# Correcting multiple marginals in a subsample of a survey

My question in short: How to assign weights to a subsample of a survey in order to fit multiple features simultaneously to their original marginals?

...and now the details: I have some data set X of n=10000 sample points with 100 features (age, gender, citysize, online-hours, number of siblings, ...). The sample is representative with respect to age, gender, and citysize (that is, the marginals of age, gender, and citysize give the real one). Now I partition the sample X into two parts X1 and X2, depending on some criterion. It turns out that, restricted to only X1 or X2 alone, the marginals age, gender, and citysize do no longer give the original distribution. I want to correct for this by assigning appropriate weights to the sample points, such that including the weights, all three representative factors (age, gender, and citysize) give again the original marginal distribution inside X1 and X2, respectively.

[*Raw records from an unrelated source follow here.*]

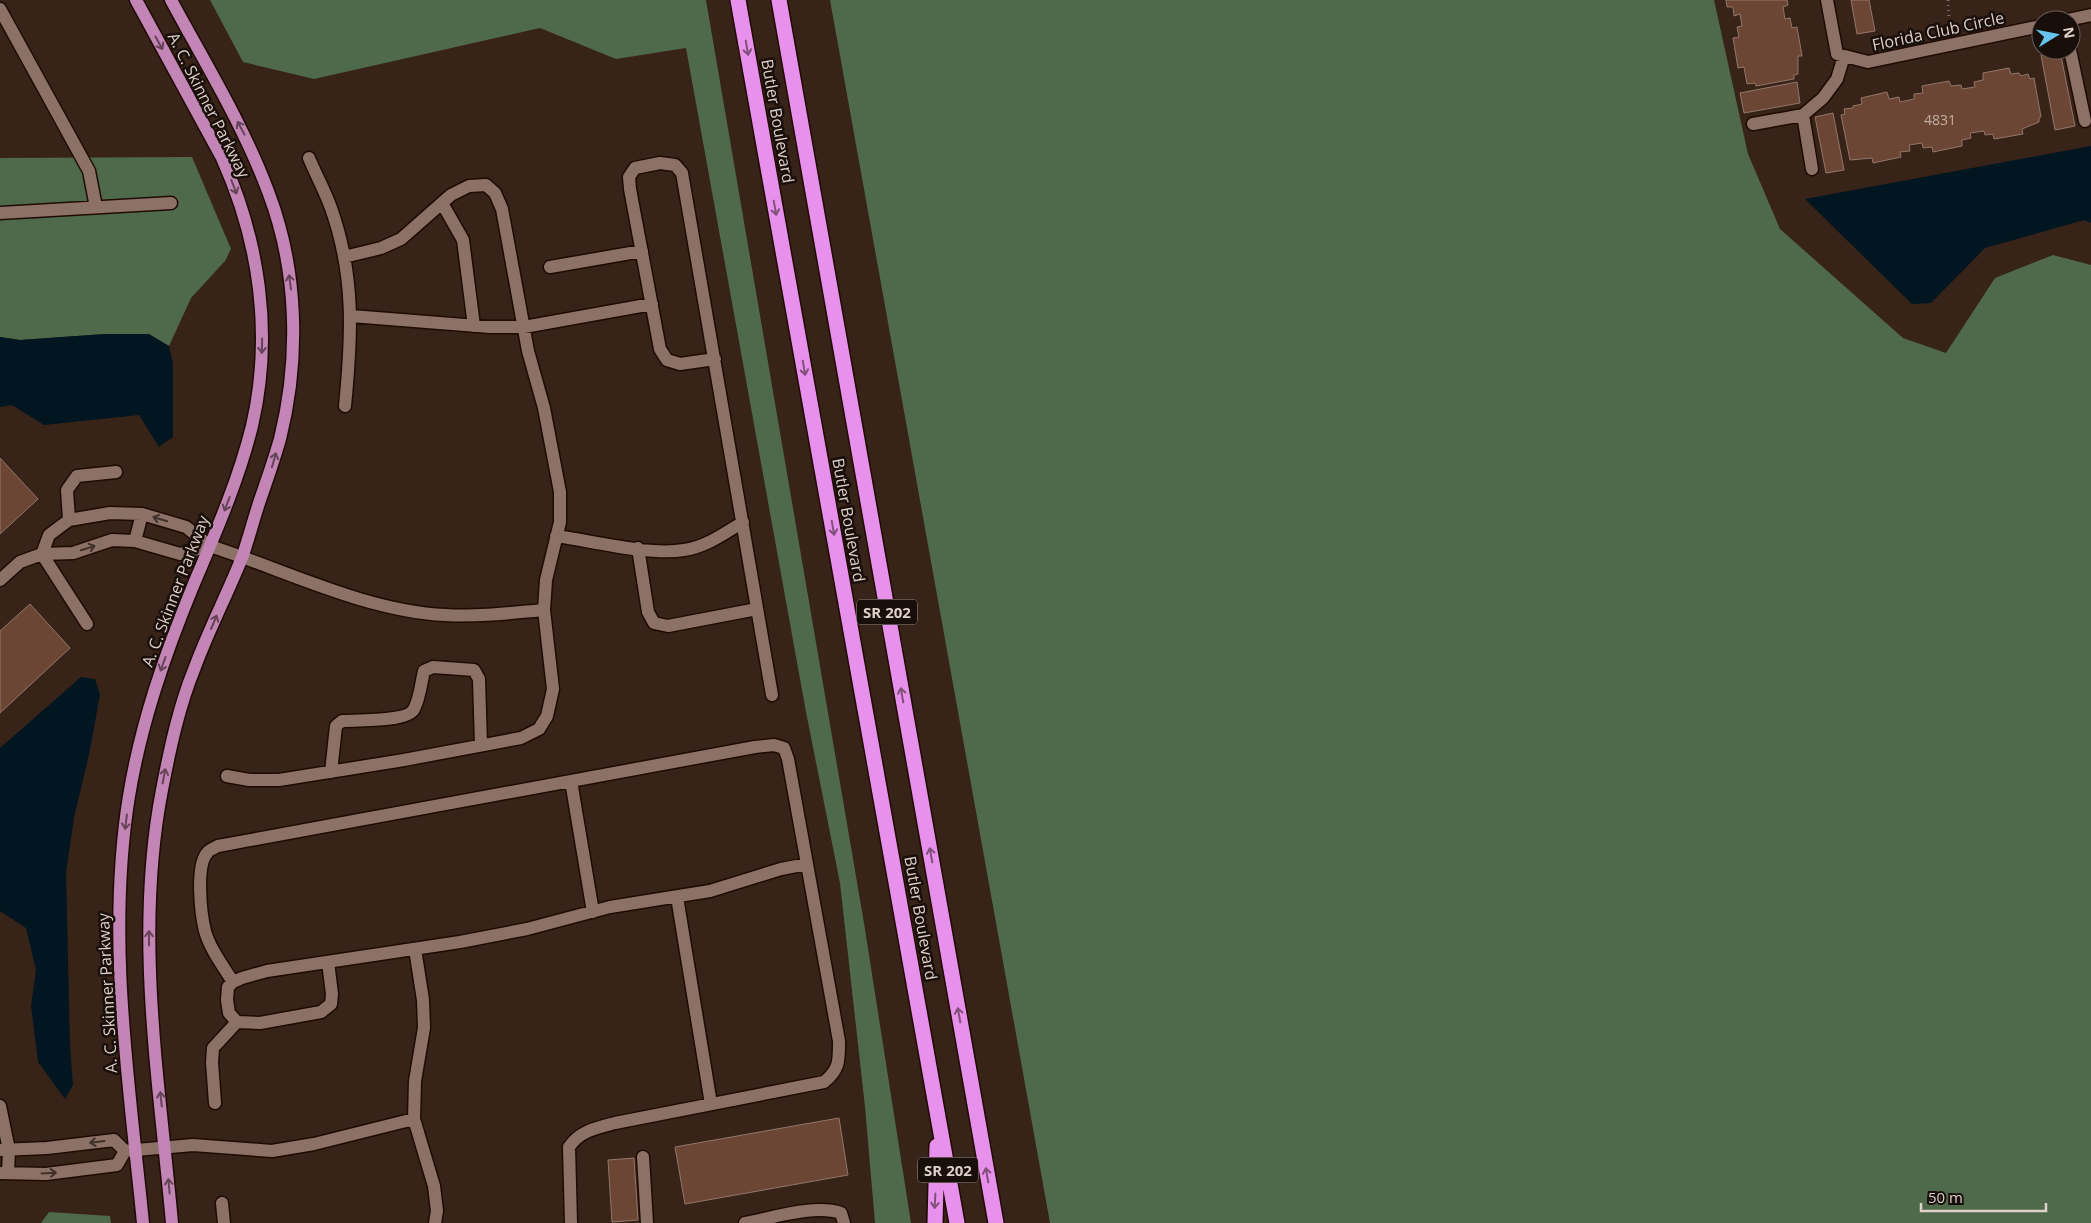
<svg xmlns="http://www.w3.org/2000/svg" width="2091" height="1223" viewBox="0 0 2091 1223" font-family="'Open Sans',sans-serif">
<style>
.forest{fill:#4f6a4a}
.water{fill:#011620}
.building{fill:#6c4634;stroke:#91776b}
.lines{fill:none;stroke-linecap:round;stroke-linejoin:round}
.minor-casing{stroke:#1f0b04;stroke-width:15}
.major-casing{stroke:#1f0b04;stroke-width:15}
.highway-casing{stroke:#1f0b04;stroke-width:18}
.path{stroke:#7b6960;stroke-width:3;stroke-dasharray:1 4;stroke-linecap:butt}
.minor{stroke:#8c7166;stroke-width:12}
.major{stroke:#c384b6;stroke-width:12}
.highway{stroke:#e891ec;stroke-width:15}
.oneway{stroke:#654457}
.oneway2{stroke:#80507b}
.oneway3{stroke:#41312a}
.labels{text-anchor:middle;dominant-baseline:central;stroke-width:5;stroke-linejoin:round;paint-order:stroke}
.number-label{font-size:14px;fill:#c2aea4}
.shield{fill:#180f0a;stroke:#a39690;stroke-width:1}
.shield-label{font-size:15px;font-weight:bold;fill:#dfd0ca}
.street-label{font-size:16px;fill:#dfd0ca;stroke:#180f0a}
</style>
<rect width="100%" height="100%" fill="#382318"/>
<path class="forest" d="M210,0h496l158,923 47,300h-36l-10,-116 -25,-224 -34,-171 -120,-664 -70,11 -76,-31 -226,51 -71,-17z
M830,0h884l34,154 32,75 123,109 43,15 49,-75 58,-23 38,10v958h-1041z
M192,157l39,92 -6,12 -34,37 -22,48 -21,-12h-43l-85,6 -20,-3v-179z
M49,1212l61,4 1,7h-70z"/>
<path class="water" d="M2091,146v77l-7,-3 -99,28 -54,55 -19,1 -107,-105z
M105,334h44l20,12 4,17v74l-14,10 -20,-32 -95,10 -32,-20 -12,2v-70l20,3z
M81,677l14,2 5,15 -10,56 -16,68 -8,55 4,172 3,40 -8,14 -27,-37 -7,-56 5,-36 -10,-42 -26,-17v-163z"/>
<path class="building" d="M1726,0h61l1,5 -5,2 2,12 5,-1 2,10 5,-1 5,29h-4v18l-4,1v4l-38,7 -1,-3 -8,1 -3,-17 -6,1 -5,-30 6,-1 -2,-10 5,-1 -2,-12 -6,2 -1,-9h-6z
M1851,0h18l6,31 -18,3z
M2060,51l15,75 -20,4 -14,-75z
M2009,68l2,6 8,-1 2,3 7,-2 2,5 4,-1 7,39 -2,1v4l-17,7 1,5 -29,5 -1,-5 -8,1 -1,-4 -14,2 1,5 -9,2v6l-29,6 -1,-5 -9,1 -1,-5 -13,2 1,6 -10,1 1,5 -28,6 -1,-5 -22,2 -9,-45 4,-1 -1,-5 9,-1v-2l9,-2 -1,-6 26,-6 2,7 10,-2 1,5 14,-3v-5l9,-1 -1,-7 27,-5 2,5 10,-1 1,4 13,-2 -1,-5 9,-2v-7z
M1797,82l3,21 -56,10 -4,-20z
M1833,113l11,57 -18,3 -11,-56z
M0,458l38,41 -38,35z
M30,604l40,44 -70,65v-82z
M839,1118l9,57 -163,29 -10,-57z
M634,1158l4,62 -26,2 -4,-62z"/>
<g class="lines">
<defs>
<path id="minor" d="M1827,0l10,54 31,8 173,-36
M0,9l89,162 7,36
M2067,20l24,-5
M2070,50l15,71
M1803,115l9,54
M1753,124l50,-9 20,-17 14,-19 7,-23
M309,158c7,17 16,33 22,50 24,68 21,127 14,198
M442,203l21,37 11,86
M0,213l171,-10
M550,267l92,-16
M351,316l139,11h34l128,-23
M715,359l-35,5 -13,-4 -7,-11 -30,-160 -1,-12 6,-9 25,-5 15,2 7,8 90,522
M69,520l-2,-30 10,-14 39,-4
M556,536c36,5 94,20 128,14 22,-3 41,-17 59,-28
M135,541l7,-27
M210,546c75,24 155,65 235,69 33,2 66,-2 99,-5
M638,548l10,64 6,11 14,3 89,-17
M42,554l45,70
M0,580l20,-18 22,-8 31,-1 39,-13 23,1 45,13 30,-8 -24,-19 -44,-13 -32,-1 -41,7 -20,15 -7,19
M331,772l5,-46 6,-5c14,-1 66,1 72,-12 6,-11 7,-26 10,-38l9,-4 41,3 5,9 2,66
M227,776l22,4h30l125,-20 117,-22 18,-9 8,-13 6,-27 -9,-79 2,-30 14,-58v-30l-16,-84 -16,-57 -26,-142 -7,-16 -9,-8 -17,1 -18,9 -50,44 -20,9 -37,9
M571,781l22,131
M677,897l34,207
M415,949l8,51 1,28 -9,53 -1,38 20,67 3,25 -2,12
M328,962l4,32 -1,10 -10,8 -61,11 -23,-1 -8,-9 -2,-13 1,-13 5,-5 9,-4 25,-7 193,-29 67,-13 83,-22 100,-16 71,-22 26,-5
M233,982c-10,-16 -23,-33 -28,-51 -4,-16 -10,-67 3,-79 2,-3 7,-4 10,-6l537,-99 19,-2 10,3 4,11 51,282c0,19 1,28 -15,41l-209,41c-19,5 -35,8 -46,24l2,76
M215,1103l-3,-41 1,-14 24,-26
M0,1106l9,44 -1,23
M0,1150l47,-2 67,-8 11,11 -8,14 -71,9 -46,-1
M125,1151l68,-6 79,6 42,-7 100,-25
M643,1157l4,66
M222,1203l2,20
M745,1223c27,-5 70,-19 96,-10l3,10"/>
<path id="major" d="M136,0l86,158c38,84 51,178 30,268 -14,56 -37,108 -59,160 -28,68 -52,137 -64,210 -23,142 0,285 14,427
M171,0c34,63 73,126 98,194 29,77 31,165 11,245 -6,21 -13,41 -20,61 -6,18 -11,37 -17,55 -15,38 -34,74 -48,112 -16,39 -25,81 -33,123 -28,144 -3,289 10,433"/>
<path id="highway" d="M738,0l219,1223
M779,0l217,1223
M935,1223l2,-77"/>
</defs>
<use href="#minor" class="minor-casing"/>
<use href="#major" class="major-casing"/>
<use href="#highway" class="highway-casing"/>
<path class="path" d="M1948,0l1,18"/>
<use href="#minor" class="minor"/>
<use href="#major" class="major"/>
<use href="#highway" class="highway"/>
</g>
<defs><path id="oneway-shaft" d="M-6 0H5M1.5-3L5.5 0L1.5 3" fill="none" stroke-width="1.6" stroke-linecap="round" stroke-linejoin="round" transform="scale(1.25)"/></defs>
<g class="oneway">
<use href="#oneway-shaft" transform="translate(159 43) rotate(61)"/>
<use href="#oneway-shaft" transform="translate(241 128) rotate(-118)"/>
<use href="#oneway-shaft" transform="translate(234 187) rotate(69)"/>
<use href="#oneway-shaft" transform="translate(290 282) rotate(-98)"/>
<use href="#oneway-shaft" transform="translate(262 346) rotate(91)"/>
<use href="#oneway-shaft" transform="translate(274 460) rotate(-74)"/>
<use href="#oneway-shaft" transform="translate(227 504) rotate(111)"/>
<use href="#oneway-shaft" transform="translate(214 622) rotate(-67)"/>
<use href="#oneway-shaft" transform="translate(163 664) rotate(110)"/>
<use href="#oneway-shaft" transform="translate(164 776) rotate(-79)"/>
<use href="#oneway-shaft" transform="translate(126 822) rotate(97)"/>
<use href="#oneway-shaft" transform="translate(149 938) rotate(-90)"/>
<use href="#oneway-shaft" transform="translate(161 1099) rotate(-96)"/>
<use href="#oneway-shaft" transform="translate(169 1186) rotate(-95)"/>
</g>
<g class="oneway2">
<use href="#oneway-shaft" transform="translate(747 48) rotate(80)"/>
<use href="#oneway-shaft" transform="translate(775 208) rotate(80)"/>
<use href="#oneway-shaft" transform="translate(804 368) rotate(80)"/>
<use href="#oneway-shaft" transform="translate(833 528) rotate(80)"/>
<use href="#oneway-shaft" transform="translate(902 695) rotate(-100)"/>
<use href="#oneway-shaft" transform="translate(931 855) rotate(-100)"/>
<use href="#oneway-shaft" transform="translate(959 1015) rotate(-100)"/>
<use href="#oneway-shaft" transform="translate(987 1175) rotate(-100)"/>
<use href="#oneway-shaft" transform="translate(935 1201) rotate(93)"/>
</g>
<g class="oneway3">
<use href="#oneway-shaft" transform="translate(160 519) rotate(-163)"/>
<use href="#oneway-shaft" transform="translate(88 548) rotate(-17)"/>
<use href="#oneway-shaft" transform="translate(97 1142) rotate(173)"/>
<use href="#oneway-shaft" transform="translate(49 1173) rotate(-3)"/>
</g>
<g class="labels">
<g class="number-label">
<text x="1940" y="119">4831</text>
</g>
<g class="shield">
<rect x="857" y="599.5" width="60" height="25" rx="4"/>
<rect x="918" y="1157.5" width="60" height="25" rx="4"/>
</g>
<g class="shield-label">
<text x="887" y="612">SR 202</text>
<text x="948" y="1170">SR 202</text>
</g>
<g class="street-label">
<text transform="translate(1938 31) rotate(-12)">Florida Club Circle</text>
<text transform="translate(209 105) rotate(63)">A. C. Skinner Parkway</text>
<text transform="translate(778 121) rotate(80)">Butler Boulevard</text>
<text transform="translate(849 520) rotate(80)">Butler Boulevard</text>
<text transform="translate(175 591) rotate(-69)">A. C. Skinner Parkway</text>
<text transform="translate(921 918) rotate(80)">Butler Boulevard</text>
<text transform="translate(107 993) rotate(-93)">A. C. Skinner Parkway</text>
</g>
</g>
<g transform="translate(2056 35) rotate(80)"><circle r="24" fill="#180f0a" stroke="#685c57"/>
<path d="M0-4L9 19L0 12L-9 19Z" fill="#66c4ef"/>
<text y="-8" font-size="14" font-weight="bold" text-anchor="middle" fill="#dfd0ca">N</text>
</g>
<path d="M1921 1203v8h125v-8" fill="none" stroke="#dfd0ca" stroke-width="2.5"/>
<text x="1928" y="1203" font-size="15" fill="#dfd0ca" stroke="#180f0a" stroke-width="4" paint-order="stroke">50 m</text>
</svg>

This is fairly easy if you only correct for a single factor, say for the age=1,2,...,10:

1. create the age-histograms for X1 and X2, respectively (which deviate from the "true" histograms of X)
2. assign the weight X.agehist[i] / X1.agehist[i] to each sample in X1 of age i
3. assign the weight X.agehist[i] / X2.agehist[i] to each sample in X2 of age i

Then, including the weights, the marginals of X1 and X2 give the same original distribution as the marginals of X.

The problem now is, that I want to correct for multiple factors, so finding proper weights seems to be more tricky. Are there any standard techniques for doing so ?

The procedure is called "calibration", and one special algorithm to perform it is called "raking". Essentially, you cycle over the margins adjusting each one until the weights converge. In R, it is implemented by rake() function in survey package. In Stata, I implemented it in ipfraking package.